Bespoke Norfolk Ltd, based in Hunstanton, went into liquidation at the start of May, with the directors, Ben Day and Stuart Deadman, blaming the impact of coronavirus. A document drawn up by the company’s liquidator McTear Williams and Wood has now revealed that once its 30 staff members have been paid, the construction firm has assets of just £10,000 left to cover £1.679m of debt, owed to more than 100 creditors.
Those creditors range from small, local firms to the taxman. The biggest creditor is HMRC, which is owed £387,000 for the 2019/20 tax year. Other large creditors include plant hire firms, construction suppliers and finance companies.
On 20 April 2020, 11 days before the company was put into liquidation, Mr Day and Mr Deadman became the directors and owners of a different company which then changed its name this Sunday to Bespoke Norfolk Group Ltd. It is based on Campbells Business Park in King’s Lynn and lists its activity as property.
A creditor, who did not wish to be named, said they were concerned that this was an attempt to carry on under the Bespoke Norfolk name. The process of folding a company and then setting up a new one which continues its work is known as ‘phoenixing’. ‘Phoenixing’ is legal, but the Insolvency Service said anyone who is a director of a company which goes into liquidation cannot then manage another business with the same or similar name for five years, although there are some exceptions.

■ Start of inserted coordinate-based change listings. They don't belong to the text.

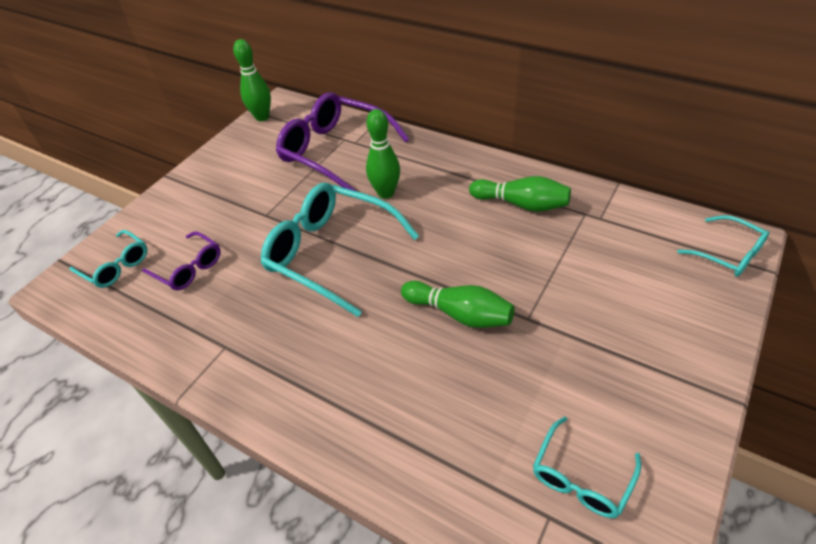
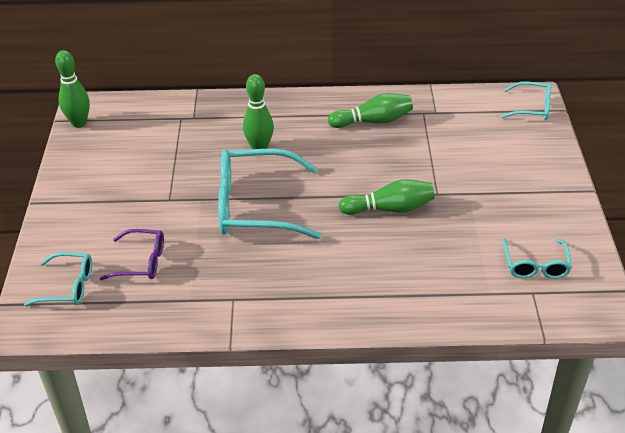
camera: 35 degrees left, 5 degrees down
purple glasses [276,92,409,191] -> none

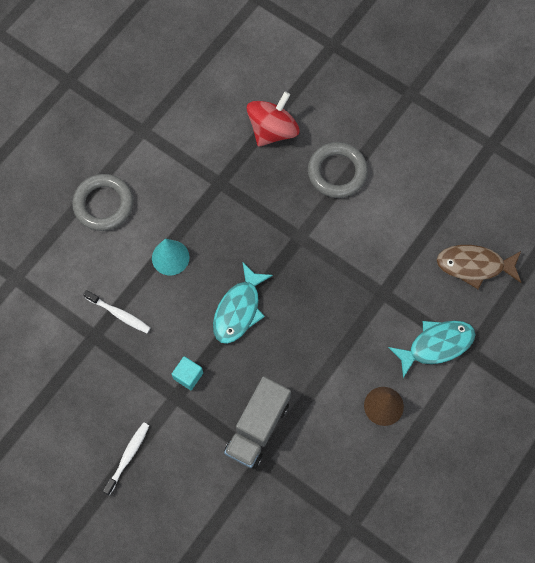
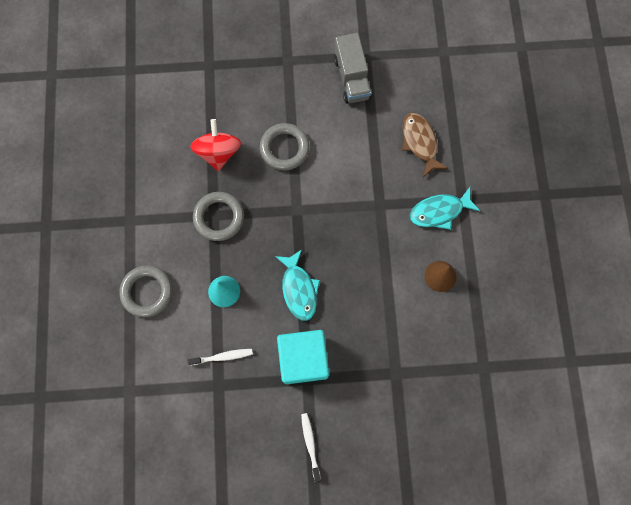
camera: 40 degrees left, 5 degrees up
turquoise cube [172,356,203,390] -> turquoise cube [277,330,329,384], size x2.39
grey truck [224,376,291,468] -> grey truck moved to [334,33,372,104]
turquoise fish [388,321,475,378] -> turquoise fish turned 135 degrees counterclockwise [410,187,480,230]
brown fish [437,245,521,289] -> brown fish turned 105 degrees clockwise [402,113,448,177]
none -> grey ring [193,192,244,241]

A creditor said: “To see them setting up a new company with almost the same name straight away is an insult.”
In response, the directors said the new company was “part of the overall strategy that they (the directors) might reduce the impact on some of the stakeholders during this pandemic”.
The liquidator’s document reveals that Bespoke Norfolk Ltd owes £680,000 to tradespeople, £55,000 to employees and £375,000 to another one of Mr Day’s and Mr Deadman’s companies. Subcontractors are owed £131,000, while the bank is due £20,00 and credit card companies £31,000. However the firm has almost no assets to pay anyone back, according to the document.
Matthew Body, from MB Plant and Civils in Sprowston, which is owed £26,000, said just before a letter from the liquidators arrived, he had been assured by the directors that he would be paid money owed. In response, the directors said they had no record of this conversation so could not comment. Mr Body said he became suspicious in March when the site was closed after efforts had been made to keep it running safely during coronavirus. “It was a big contract for us, but we had an inclination that something was not right,” he said. “They (the directors) were not very straight with us. “They ignored phone calls and emails and they had promised us payment just before the liquidation.”
It is understood that Bespoke Norfolk Ltd was midway through projects in Hethersett, Ketteringham and Hockering before the liquidation, but it is unclear what will happen to its construction sites.
The directors said earlier this week that the company had a “healthy” order book for this financial year. We asked the directors whether any of these jobs would go to their new company, Bespoke Norfolk Group Ltd. They replied: “None of this order book mentioned has been carried over to the new company.”
In a statement, they added: “While the directors are very much saddened by the circumstances that have arisen and the consequences of those for everybody involved, following professional advice, the directors were faced with either instigating this themselves or it being taken out of their hands which would have resulted in further damage. “It remains the hard truth that the business had no way of dealing with the consequences of the global pandemic.”
Bespoke Norfolk was started in 2013 by two carpenters who grew the firm into a multi-million pound business.